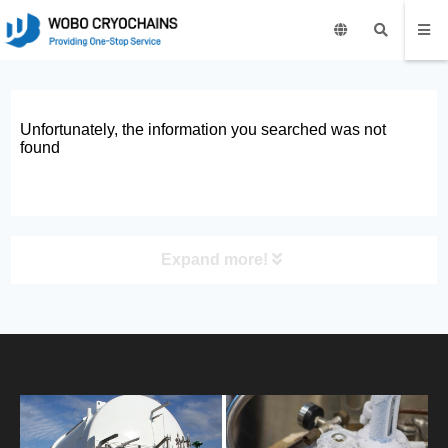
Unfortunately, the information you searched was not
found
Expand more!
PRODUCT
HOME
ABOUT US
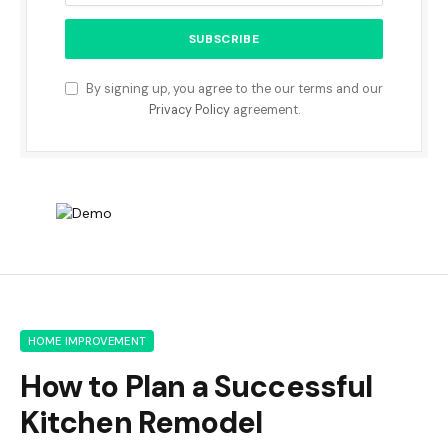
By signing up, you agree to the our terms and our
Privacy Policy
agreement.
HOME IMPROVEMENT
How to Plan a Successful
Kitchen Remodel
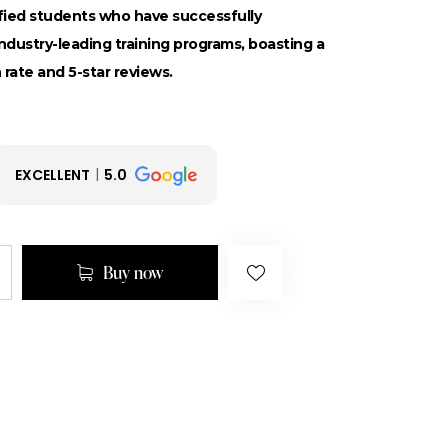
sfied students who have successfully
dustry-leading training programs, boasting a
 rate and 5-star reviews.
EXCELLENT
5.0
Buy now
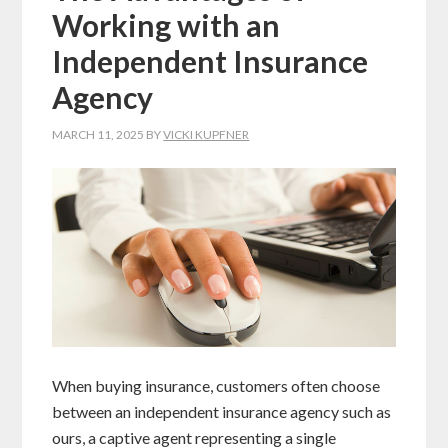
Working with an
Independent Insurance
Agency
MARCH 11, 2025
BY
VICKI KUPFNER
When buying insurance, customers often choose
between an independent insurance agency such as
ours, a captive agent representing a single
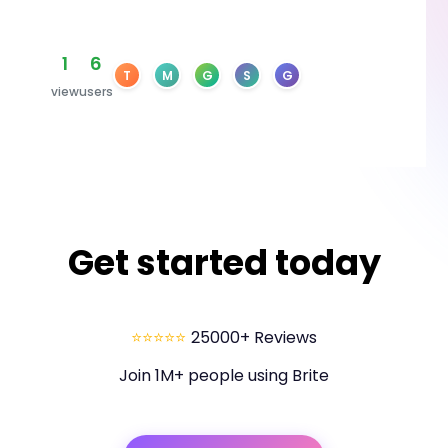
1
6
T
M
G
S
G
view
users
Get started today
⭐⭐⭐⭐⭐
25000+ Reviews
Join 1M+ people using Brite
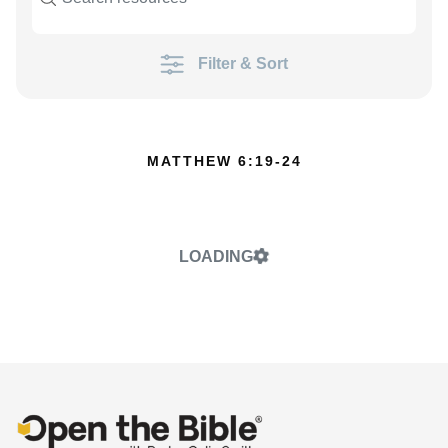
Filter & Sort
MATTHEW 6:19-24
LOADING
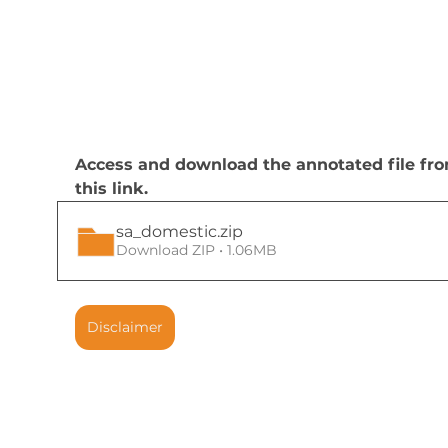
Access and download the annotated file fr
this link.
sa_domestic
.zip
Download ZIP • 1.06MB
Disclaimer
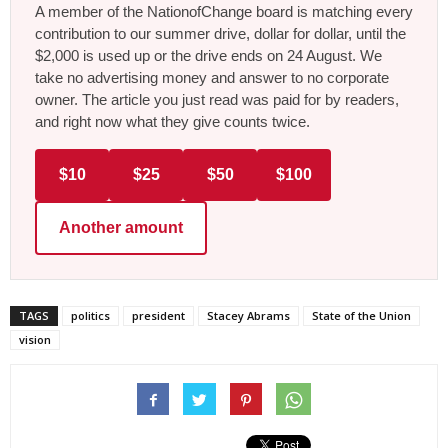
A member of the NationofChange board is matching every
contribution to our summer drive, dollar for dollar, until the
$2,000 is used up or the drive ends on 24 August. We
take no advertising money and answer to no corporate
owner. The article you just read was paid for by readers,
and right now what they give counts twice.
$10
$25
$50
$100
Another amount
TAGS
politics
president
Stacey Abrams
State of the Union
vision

■ ■ ■ ■

What to do =>
Copy the text of every item above line for line, without any changes, and leave the pictures out.

Answer section =>
Unfortunately, the information you searched was not
found
Expand more!
PRODUCT
HOME
ABOUT US
By signing up, you agree to the our terms and our
Privacy Policy
agreement.
HOME IMPROVEMENT
How to Plan a Successful
Kitchen Remodel
sfied students who have successfully
dustry-leading training programs, boasting a
 rate and 5-star reviews.
EXCELLENT
5.0
Buy now
Working with an
Independent Insurance
Agency
MARCH 11, 2025
BY
VICKI KUPFNER
When buying insurance, customers often choose
between an independent insurance agency such as
ours, a captive agent representing a single
1
6
T
M
G
S
G
view
users
Get started today
⭐⭐⭐⭐⭐
25000+ Reviews
Join 1M+ people using Brite
Filter & Sort
MATTHEW 6:19-24
LOADING
Access and download the annotated file fr
this link.
sa_domestic
.zip
Download ZIP • 1.06MB
Disclaimer
A member of the NationofChange board is matching every
contribution to our summer drive, dollar for dollar, until the
$2,000 is used up or the drive ends on 24 August. We
take no advertising money and answer to no corporate
owner. The article you just read was paid for by readers,
and right now what they give counts twice.
$10
$25
$50
$100
Another amount
TAGS
politics
president
Stacey Abrams
State of the Union
vision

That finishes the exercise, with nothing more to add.